Problem description:
Where the records below show a line containing "line: (770, 83)", start copying; end with the line containing "line: (1020, 182)", and copy it too.

BEGIN Dataset excerpts

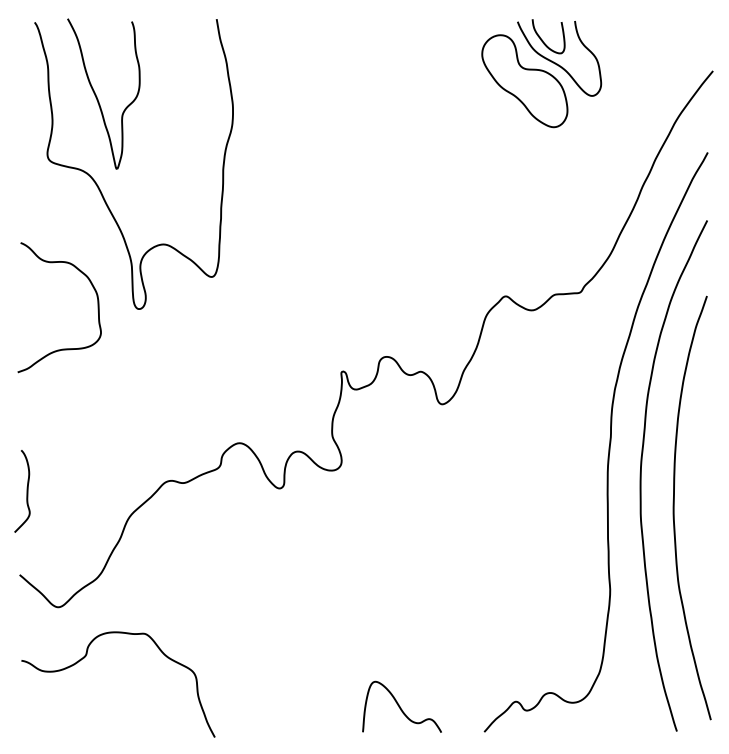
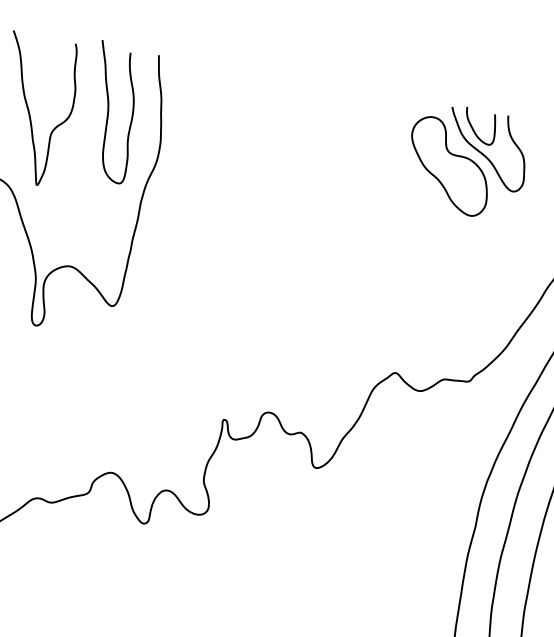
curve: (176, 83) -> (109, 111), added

END Dataset excerpts
BEGIN Dataset excerpts

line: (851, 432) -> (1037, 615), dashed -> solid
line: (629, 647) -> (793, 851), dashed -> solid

END Dataset excerpts
BEGIN Dataset excerpts

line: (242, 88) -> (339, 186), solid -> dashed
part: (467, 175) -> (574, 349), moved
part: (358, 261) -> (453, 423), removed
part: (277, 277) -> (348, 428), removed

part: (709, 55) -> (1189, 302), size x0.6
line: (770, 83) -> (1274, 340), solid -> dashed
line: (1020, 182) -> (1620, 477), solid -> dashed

END Dataset excerpts

Answer below:
line: (770, 83) -> (1274, 340), solid -> dashed
line: (1020, 182) -> (1620, 477), solid -> dashed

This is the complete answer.